[[ SUPPLIED DATA open ]]

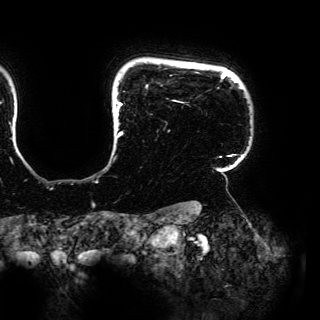
Breast MRI (dynamic contrast-enhanced), one axial slice. Cropped to one breast. Dynamic contrast-enhanced series, time point 2 of 6 at this slice position (early post-contrast). 3 T. TE 4.2 ms, TR 7.9 ms. 1.2 mm slice thickness. 320 × 320 image matrix, field of view 287 × 287 mm. Female patient.
Outlined on this slice (semi-automatic segmentation, software-assisted and operator-edited):
- enhancing-tissue mask used for the functional tumour volume (all voxels passing the contrast-enhancement thresholds inside the analysis volume; usually the tumour): bounding box <115,72,234,158> (left, top, right, bottom; pixels)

[[ SUPPLIED DATA closed ]]

[WHAT YOU ARE ASKED TO DO]
Search the lines above for the string "slice" and copy each line that has it.

[RESPONSE TO THIS EXERCISE]
Breast MRI (dynamic contrast-enhanced), one axial slice. Cropped to one breast. Dynamic contrast-enhanced series, time point 2 of 6 at this slice position (early post-contrast). 3 T. TE 4.2 ms, TR 7.9 ms. 1.2 mm slice thickness. 320 × 320 image matrix, field of view 287 × 287 mm. Female patient.
Outlined on this slice (semi-automatic segmentation, software-assisted and operator-edited):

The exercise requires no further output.